1. Contributing to the Opioid Pandemic (Cleveland)
The biggest lawsuit involving CVS to date is based on charges of contributing to the nationwide opioid pandemic. While there are multiple opioid cases against the company from states all over the country, the first one to yield any results was handled by a federal jury in Cleveland. It involves three of the largest pharmacy chains in the country – Walgreens, Walmart, and of course, CVS Health. The jury found that the companies had substantially contributed to the opioid crisis and related overdoses and deaths in two counties in Ohio. This was the first time either company had been held accountable for the pandemic that has lasted decades. Additionally, the verdict was the first from an opioid case jury and encouraged thousands of similar cases around the country. The decision by the Cleveland jury spelt trouble for CVS because all the other cases against the company rely on a similar legal strategy. Plaintiffs claim that the companies involved contributed to what Cornell describes as a public nuisance. Essentially, they must prove that the opioid crisis is covered under public nuisance. According to the New York Times, judges in Oklahoma and California have rejected the public nuisance argument in cases against manufacturers of opioids. The judges ruled that, per the public nuisance laws in their states, the activities by the pharmaceutical companies were not related to the deaths and overdoses closely enough for the laws to apply. However, in the Cleveland case – brought by Trumbull and Lake Counties – the argument was used successfully. The plaintiffs’ lawyers argued that the pharmacies had ignored the many red flags raised by suspicious orders for opioids at both the local pharmacy level and the headquarters where there should have been oversight. Walmart, Walgreens, and CVS all said that they would appeal the jury’s decision. In a response statement, CVS said, “We look forward to the appeals court review of this case, including the misapplication of public nuisance law.”

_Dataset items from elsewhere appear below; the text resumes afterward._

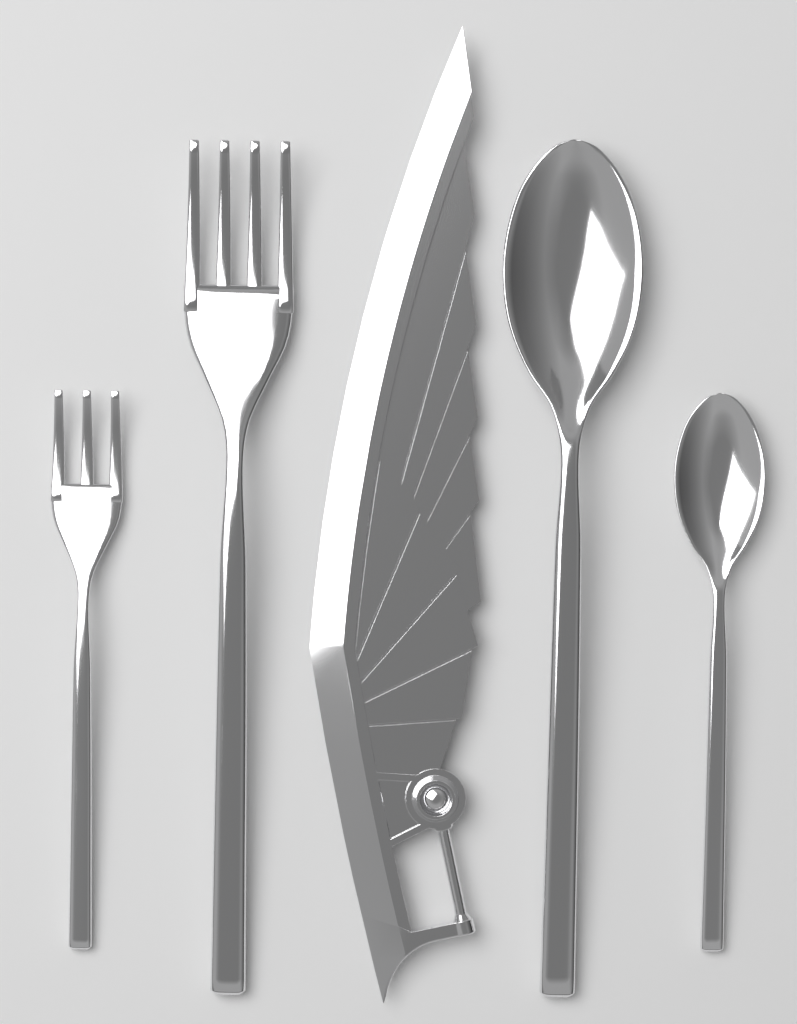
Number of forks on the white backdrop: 2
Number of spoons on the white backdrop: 2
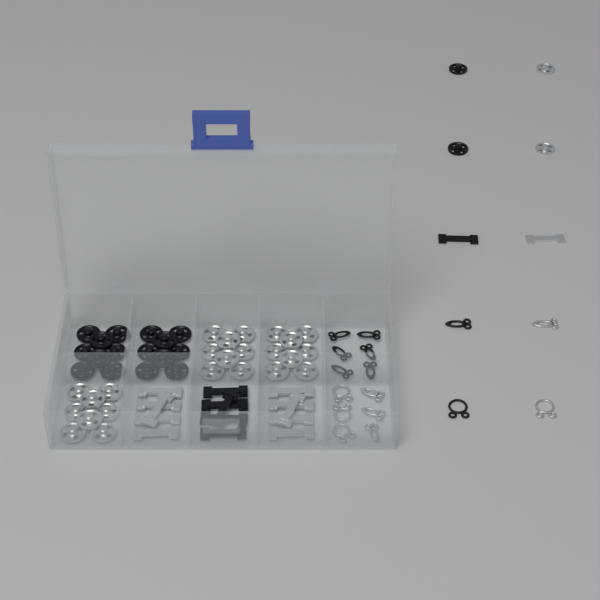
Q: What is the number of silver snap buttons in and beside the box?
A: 26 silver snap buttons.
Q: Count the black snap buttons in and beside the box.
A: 18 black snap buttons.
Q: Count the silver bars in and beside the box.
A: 11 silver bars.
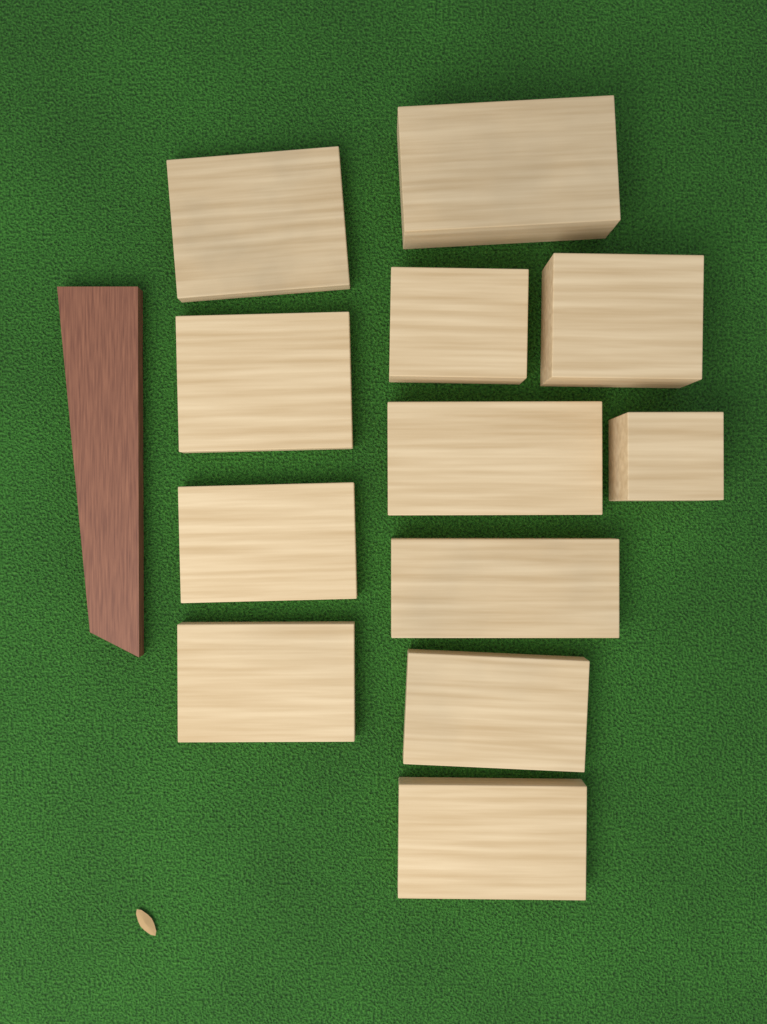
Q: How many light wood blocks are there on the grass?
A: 12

One of the biggest CVS Lawsuits involves the unfortunate opioid pandemic that rocked the entire country. Mid last year, the attorney general of the Commonwealth of Kentucky brought charges against the company, which alleged that CVS’s practices helped advance the pandemic. This is only one of numerous such charges that have been brought against the company in states all over the United States. In September 2016, Maura Healey, the Massachusetts Attorney General, announced a settlement worth $795,000 that required CVS to check state databases before completing prescriptions for controlled substances like addictive opioids. This was in response to allegations made against the company for failing to give pharmacists access to the Prescription Monitoring Program (PMP) in Massachusetts.